Nicoletti Gonson Spinner

Second Department Upholds Summary Judgment in Slip and Fall On Ice Case

The Appellate Division, Second Department, recently affirmed the Supreme Court’s Decision to uphold a favorable ruling on a summary judgment motion that Angela A. Lainhart, Esq., of Nicoletti, Gonson Spinner & Owen LLP obtained in connection with a slip and fall accident on ice, entitled Max Gershfeld et al. v. Marine Park Funeral Home, Inc., Index No.: 36467/04, Supreme Court, Kings County.

The matter arose from an alleged incident that occurred on January 19, 2004 in front of a funeral home in Brooklyn, New York. It was alleged that the plaintiff had slipped on an invisible sheet of ice on an exterior rubber mat in front of the premises. Plaintiff alleged that he sustained injuries consisting of a finger fracture, cervical disc herniations and bulging, cervical radiculopathy and an aggravation of a lumbar spine condition. The plaintiff claimed that the injuries necessitated him to undergo a cervical disc fusion surgery and he claimed a need for future fusion surgery of the lumbar spine.

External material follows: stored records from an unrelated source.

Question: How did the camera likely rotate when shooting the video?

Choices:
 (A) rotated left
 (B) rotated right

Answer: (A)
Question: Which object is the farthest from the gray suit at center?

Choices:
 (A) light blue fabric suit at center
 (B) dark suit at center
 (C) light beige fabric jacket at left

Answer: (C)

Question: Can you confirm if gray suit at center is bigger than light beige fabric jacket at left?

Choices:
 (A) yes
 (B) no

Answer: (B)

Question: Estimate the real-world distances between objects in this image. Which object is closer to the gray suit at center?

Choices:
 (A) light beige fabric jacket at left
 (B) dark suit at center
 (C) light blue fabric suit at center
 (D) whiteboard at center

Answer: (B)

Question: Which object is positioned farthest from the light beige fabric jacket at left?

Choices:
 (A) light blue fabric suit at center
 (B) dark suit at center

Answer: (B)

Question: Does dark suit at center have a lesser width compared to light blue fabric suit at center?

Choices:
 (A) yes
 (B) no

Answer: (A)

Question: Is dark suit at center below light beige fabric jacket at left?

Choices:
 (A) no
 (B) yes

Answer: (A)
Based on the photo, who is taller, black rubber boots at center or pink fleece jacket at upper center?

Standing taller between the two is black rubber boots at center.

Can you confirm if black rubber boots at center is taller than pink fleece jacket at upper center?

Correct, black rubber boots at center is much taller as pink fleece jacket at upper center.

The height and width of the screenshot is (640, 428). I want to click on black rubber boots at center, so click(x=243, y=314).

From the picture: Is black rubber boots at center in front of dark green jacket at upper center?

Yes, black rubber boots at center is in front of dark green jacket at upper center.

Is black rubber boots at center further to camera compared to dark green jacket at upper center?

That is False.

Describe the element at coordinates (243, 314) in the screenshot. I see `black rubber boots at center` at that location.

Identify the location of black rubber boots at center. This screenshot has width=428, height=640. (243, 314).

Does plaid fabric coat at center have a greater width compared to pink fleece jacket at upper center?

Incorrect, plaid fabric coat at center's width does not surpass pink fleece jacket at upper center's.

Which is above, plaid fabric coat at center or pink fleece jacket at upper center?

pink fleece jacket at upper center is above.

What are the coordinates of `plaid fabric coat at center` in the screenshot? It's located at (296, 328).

Our firm moved for summary judgment, on the ground that there was no evidence establishing that the defendant either created the condition or had actual or constructive notice of the condition, citing the snow/ice clearing measures undertaken by the funeral home, as well as citing the case law on “black ice” cases. The Supreme Court, Judge Martin, granted an Order of dismissal dated January 2, 2008 and the plaintiffs appealed.

The Appellate Division upheld the Supreme Court’s ruling and held that our client had established its prima facie entitlement to judgment as a matter of law by demonstrating that it did not create the alleged defect or have actual or constructive notice of the defect. The Court also ruled that the plaintiffs’ contention that the icy condition was a result of the funeral home’s negligent snow removal efforts was speculative. Additionally, the Court cited cases holding that a general awareness that a hazardous condition may be present is insufficient to establish notice.